Why does a movie need both a director and an editor? Simply put, the editor has detachment and the director does not. Murch counsels that the editor should visit the set as little as possible, preferably not at all, so that when he sits down to the material given him, he's blissfully ignorant of the toil, time, blood, and money that has gone into shooting any one scene. It often happens, Murch says, that there will be a scene—a beautiful, riveting, seemingly perfect scene—in a script that will make the director fall in love and want to make the movie. And it's that very scene the editor finds himself removing from the final film.
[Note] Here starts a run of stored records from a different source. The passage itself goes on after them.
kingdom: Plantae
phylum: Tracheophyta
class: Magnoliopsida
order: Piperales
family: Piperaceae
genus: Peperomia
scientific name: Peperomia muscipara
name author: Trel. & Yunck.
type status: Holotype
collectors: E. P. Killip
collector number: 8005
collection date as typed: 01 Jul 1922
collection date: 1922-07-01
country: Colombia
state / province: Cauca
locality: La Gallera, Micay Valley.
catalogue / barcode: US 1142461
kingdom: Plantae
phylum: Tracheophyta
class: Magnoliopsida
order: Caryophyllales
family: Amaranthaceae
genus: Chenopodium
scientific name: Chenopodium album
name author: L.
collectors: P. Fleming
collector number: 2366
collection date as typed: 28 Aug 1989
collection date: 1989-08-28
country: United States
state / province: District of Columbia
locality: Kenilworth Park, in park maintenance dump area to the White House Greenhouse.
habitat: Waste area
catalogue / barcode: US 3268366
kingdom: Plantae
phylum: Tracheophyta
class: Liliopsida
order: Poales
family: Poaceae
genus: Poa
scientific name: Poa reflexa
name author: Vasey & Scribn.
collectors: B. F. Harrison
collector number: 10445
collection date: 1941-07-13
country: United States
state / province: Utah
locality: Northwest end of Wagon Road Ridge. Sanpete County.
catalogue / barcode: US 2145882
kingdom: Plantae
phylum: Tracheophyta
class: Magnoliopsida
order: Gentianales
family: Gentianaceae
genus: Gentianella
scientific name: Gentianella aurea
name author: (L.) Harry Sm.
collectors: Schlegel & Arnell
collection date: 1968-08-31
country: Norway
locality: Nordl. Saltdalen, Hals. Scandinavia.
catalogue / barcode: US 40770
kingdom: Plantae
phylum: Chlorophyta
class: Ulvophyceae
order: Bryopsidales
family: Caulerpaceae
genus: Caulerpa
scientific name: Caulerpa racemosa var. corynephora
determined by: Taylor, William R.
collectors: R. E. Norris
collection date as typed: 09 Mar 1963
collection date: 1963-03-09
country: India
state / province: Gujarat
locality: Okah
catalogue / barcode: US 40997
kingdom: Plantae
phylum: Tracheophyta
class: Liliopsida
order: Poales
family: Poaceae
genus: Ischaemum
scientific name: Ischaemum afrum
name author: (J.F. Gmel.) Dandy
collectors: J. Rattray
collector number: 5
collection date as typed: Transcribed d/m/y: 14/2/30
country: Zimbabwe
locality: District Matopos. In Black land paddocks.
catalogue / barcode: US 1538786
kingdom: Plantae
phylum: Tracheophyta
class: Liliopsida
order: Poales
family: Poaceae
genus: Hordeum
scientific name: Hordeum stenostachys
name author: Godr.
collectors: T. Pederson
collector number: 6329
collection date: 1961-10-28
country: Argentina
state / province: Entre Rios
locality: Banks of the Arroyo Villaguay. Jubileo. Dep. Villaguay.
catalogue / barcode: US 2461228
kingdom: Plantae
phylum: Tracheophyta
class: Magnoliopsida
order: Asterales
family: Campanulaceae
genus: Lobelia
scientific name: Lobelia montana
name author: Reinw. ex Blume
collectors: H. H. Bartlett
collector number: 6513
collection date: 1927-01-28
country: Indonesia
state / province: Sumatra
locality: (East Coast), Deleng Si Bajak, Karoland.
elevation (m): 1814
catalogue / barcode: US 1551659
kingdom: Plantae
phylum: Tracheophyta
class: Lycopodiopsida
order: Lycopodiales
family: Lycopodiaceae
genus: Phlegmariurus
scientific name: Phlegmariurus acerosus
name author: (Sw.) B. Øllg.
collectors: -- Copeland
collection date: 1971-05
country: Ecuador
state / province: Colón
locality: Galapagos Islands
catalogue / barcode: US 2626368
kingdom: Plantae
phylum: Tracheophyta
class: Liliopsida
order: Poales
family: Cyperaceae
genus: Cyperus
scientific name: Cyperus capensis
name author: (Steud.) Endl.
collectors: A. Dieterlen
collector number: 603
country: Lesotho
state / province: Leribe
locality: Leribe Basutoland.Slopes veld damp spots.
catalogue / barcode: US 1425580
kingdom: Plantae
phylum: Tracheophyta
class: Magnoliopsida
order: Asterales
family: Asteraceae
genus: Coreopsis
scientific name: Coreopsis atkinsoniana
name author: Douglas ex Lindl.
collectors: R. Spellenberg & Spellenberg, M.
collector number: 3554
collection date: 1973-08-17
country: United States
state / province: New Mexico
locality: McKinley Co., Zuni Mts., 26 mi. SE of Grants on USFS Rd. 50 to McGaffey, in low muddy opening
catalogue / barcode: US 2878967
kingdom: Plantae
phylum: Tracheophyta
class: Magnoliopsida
It tells too much or tells it too directly or perhaps it has simply become a vestigial part of the original conception of the film, a conception that has changed over the long, murky process of production and post-production. The umbilical cord, Murch calls this sort of scene. That cord must, of course, be snipped.
"Kill your darlings," we'd say in the fiction writing world. But hold on. Murch, the seasoned editor, offers another perspective:
When you go to the doctor and tell him that you have a pain in your elbow, it is the quack who takes out his scalpel and starts to operate on the elbow.[
] [A]n experienced doctor studies you, takes an x-ray, and determines that the cause of the pain is probably a pinched nerve up in your shoulder—you just happen to feel it in your elbow.[
] Audiences are like that. When you ask the direct question, "What was your least favorite scene?" and eighty percent of the people are in agreement about one scene they do not like, the impulse is to "fix" the scene or cut it out. But the chances are that scene is fine. Instead, the problem may be that the audience simply didn't understand something that they needed to know for the scene to work.
As writers susceptible to the advice and approbation of readers, critics, teachers, and friends, we often find ourselves in just this situation: A roomful of people tell us something is broken, and we hasten to fix it. What's important is the unity of the whole. Before we reach for our scalpel or delete key, we must first search for the true source of the reader's "pain."